Under relative query boosting for certain queries there could be one or more documents that a user should be made aware of, but which do niot merit being placed at the beginning of a results list. Any search on [corporate performance] might have a rule that ensures that the latest quarterly report is always in the top 20 results, or possibly a PowerPoint presentation given to investors.

Ranking by decreasing relevance is just one possible sequence. In the world of enterprise search date order can be important. A manager either wants to find out the most recent project reports listed in reverse chronological order (most recent first) or needs to find out the first time that a particular chemical was synthesized in the company’s research laboratories.

The results list will usually be presented as a title, some additional data (metadata) about the document and then a summary of the document. There are many different ways of creating these summaries, including taking highly relevant sentences from the document and reproducing the text a given number of words either side of a search term so that the term can be seen in context. This latter approach would seem to be an effective approach but in a long document (a feature of enterprises) this may just be a few sentences from a 200 page project report and may not be representative of the entire report.

Another approach is to display an HTML thumbnail of the document with the search terms highlighted, and with the facility to step through each occurrence of the term. Again the more terms the less successful this approach becomes but it is especially useful for PowerPoint presentations when users are looking for a slide on which they remember there was an especially clever diagram that they would like to reuse. The extent to which thumbnails can be generated will depend on the file format of the document. Currently FAST Search Server for SharePoint 2010 can only do so with Microsoft Office documents.
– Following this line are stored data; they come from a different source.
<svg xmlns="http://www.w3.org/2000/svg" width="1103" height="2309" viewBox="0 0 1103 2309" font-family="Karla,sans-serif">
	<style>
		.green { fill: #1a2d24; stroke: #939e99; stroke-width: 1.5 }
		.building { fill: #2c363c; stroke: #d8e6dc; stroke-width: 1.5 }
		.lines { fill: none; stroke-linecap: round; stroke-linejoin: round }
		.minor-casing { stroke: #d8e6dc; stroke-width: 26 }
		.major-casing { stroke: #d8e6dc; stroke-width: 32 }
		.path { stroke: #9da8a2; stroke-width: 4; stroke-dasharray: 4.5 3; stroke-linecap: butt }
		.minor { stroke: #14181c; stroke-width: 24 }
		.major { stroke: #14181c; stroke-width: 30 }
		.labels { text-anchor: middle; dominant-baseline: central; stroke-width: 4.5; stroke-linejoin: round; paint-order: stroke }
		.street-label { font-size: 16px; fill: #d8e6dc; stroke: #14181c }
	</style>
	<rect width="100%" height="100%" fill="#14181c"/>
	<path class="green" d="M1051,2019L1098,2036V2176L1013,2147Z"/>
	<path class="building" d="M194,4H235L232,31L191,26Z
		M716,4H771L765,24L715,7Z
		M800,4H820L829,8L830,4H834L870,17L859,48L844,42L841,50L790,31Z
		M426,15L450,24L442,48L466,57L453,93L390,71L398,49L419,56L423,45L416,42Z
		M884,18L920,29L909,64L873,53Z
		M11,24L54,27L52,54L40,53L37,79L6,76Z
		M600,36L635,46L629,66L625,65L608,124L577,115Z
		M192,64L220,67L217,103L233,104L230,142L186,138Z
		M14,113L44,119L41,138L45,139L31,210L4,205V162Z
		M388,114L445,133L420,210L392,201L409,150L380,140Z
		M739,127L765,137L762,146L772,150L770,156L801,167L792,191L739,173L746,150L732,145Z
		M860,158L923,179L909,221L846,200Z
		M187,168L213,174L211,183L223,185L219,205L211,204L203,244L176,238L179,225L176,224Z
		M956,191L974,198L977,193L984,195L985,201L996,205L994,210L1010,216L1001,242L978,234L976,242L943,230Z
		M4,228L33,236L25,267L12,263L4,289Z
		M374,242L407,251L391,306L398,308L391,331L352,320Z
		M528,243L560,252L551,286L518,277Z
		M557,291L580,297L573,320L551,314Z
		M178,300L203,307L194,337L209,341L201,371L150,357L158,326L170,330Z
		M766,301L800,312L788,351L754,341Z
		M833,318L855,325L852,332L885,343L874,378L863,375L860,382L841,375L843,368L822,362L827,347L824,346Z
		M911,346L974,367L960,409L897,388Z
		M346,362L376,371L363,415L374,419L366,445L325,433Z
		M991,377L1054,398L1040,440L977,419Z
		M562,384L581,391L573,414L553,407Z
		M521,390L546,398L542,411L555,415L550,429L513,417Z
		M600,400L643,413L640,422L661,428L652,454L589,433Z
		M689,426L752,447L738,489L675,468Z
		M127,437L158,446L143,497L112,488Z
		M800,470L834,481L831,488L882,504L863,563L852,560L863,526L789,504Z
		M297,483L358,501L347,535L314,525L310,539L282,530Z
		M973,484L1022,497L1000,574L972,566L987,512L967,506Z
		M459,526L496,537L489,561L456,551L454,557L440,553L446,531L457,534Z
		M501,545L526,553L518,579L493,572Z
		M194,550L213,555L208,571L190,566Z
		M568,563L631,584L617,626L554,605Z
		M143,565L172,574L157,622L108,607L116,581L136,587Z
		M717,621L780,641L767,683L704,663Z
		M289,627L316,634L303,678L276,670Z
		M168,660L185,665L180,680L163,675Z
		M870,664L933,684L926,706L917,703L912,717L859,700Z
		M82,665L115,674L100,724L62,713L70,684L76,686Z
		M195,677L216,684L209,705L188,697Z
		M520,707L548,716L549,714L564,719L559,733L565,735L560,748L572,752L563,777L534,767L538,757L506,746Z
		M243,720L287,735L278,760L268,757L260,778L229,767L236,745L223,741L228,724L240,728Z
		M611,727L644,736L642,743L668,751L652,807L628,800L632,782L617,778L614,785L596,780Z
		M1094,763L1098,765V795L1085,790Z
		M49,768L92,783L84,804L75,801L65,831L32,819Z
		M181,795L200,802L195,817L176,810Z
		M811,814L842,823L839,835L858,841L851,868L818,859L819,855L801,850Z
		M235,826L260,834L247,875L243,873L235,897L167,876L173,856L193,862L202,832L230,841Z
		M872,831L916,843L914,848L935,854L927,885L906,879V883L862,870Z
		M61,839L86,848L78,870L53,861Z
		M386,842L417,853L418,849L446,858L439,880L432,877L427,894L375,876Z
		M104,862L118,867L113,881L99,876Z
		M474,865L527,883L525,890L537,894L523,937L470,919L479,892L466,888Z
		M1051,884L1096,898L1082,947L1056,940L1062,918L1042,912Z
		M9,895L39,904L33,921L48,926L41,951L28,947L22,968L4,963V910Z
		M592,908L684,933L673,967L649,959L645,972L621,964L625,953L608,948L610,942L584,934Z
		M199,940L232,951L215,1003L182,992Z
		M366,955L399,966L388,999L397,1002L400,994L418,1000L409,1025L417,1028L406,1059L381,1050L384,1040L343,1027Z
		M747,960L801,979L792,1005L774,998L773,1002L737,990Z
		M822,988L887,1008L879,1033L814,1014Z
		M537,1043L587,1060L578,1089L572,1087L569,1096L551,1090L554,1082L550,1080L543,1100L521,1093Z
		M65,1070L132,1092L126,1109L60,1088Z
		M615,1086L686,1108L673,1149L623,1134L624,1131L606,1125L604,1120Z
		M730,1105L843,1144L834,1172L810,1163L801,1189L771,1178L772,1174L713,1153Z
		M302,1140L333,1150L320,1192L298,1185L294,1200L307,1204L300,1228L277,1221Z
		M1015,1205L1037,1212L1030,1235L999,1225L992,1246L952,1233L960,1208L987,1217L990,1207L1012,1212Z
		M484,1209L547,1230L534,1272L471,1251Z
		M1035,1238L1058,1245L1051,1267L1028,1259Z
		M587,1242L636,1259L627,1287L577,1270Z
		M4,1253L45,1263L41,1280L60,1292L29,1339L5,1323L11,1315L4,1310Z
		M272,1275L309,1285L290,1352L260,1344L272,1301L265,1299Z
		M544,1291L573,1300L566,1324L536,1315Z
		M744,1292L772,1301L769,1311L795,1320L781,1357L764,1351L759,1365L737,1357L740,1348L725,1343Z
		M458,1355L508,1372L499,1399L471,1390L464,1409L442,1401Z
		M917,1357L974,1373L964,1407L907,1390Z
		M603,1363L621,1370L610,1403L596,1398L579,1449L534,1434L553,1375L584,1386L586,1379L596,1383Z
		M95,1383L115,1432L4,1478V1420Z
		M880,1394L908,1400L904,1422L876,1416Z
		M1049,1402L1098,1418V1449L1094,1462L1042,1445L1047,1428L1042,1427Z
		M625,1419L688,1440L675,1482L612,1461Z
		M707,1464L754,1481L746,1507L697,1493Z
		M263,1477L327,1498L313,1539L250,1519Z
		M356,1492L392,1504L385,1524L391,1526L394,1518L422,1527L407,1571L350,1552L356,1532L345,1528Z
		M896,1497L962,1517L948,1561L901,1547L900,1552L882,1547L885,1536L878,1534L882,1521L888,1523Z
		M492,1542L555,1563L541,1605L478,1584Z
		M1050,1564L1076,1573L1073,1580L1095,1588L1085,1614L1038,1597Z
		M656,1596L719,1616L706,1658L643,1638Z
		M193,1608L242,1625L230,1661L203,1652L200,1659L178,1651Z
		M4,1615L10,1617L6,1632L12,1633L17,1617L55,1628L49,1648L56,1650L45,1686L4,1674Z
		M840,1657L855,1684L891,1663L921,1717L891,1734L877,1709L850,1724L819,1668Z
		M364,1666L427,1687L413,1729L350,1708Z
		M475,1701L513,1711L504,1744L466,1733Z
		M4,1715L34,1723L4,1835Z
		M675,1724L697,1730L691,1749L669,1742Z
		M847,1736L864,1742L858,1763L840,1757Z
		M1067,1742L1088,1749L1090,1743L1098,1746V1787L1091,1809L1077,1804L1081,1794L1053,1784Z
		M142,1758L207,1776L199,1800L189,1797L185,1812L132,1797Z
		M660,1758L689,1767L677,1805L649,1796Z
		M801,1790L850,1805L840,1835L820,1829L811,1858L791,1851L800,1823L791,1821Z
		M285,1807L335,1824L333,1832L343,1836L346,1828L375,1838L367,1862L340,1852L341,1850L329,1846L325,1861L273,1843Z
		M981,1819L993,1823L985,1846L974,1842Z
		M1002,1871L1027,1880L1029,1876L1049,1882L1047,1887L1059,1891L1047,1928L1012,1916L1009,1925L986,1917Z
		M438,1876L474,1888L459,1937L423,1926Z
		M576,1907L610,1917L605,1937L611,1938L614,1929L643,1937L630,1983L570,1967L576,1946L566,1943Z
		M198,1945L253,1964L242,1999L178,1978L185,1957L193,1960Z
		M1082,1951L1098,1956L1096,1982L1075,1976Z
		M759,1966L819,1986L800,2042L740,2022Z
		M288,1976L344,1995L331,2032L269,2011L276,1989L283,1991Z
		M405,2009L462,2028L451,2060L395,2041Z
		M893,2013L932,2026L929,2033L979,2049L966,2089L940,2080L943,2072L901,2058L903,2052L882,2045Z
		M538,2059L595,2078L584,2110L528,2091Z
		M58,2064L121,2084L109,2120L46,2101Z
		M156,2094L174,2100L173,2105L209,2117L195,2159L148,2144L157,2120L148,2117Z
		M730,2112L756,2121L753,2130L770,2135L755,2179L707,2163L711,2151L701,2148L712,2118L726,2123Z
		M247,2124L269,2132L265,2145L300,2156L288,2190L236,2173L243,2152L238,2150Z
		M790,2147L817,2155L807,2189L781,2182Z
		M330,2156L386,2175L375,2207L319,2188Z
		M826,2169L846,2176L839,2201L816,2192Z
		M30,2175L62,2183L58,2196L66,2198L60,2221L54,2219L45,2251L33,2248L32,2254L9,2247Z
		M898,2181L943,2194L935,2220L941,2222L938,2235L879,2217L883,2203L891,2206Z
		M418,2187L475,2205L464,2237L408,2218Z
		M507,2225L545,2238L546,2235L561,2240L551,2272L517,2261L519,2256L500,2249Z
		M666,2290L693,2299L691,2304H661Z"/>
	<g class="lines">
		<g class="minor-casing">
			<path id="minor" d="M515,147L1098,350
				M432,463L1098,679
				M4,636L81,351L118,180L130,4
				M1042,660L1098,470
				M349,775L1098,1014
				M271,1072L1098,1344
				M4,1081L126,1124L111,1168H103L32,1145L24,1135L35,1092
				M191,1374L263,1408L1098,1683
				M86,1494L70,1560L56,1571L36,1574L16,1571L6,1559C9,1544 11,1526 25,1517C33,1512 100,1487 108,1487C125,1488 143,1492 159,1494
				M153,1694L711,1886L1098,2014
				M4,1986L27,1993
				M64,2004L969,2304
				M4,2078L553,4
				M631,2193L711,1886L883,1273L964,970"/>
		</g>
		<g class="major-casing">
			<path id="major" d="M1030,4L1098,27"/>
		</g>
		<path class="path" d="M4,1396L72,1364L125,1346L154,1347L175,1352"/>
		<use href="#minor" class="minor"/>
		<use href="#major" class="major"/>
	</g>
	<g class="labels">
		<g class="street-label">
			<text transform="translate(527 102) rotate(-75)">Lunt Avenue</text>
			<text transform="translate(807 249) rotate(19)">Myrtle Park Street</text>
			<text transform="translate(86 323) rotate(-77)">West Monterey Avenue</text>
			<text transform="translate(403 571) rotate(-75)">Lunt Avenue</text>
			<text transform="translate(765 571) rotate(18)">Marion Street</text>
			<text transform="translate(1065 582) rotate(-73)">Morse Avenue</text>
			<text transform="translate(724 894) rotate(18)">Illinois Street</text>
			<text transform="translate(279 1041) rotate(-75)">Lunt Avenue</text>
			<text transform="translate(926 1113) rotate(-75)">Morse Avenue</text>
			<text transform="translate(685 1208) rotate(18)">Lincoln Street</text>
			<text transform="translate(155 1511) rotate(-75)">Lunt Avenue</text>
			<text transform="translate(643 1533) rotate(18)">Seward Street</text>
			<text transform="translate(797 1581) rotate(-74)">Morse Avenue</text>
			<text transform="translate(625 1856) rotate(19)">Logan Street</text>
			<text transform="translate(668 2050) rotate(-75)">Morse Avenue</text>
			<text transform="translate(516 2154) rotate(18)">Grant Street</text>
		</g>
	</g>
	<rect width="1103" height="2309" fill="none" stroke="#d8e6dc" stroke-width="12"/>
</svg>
Another benefit of using document thumbnails is that it avoids the need to open up the document in another application just to view it for long enough to determine that the document is not relevant and close it down again. That puts quite a load on the hardware and network bandwidth. The quality of the thumbnails varies as far as being an accurate representation of the document.

The technology described in this Chapter is the base technology for all search applications. Each vendor, or open-source application, will have their own approach to exactly how each of these processes is delivered but trying to differentiate between them on the basis of these core processes is not a good use of time. As with any software application it is not how a process is carried out but whether the results are of value to the organization.

Many of the books listed in Appendix A cover the mathematics and technology of search in very considerable detail. However none of them provide any specific information on the technology suites used by individual search vendors.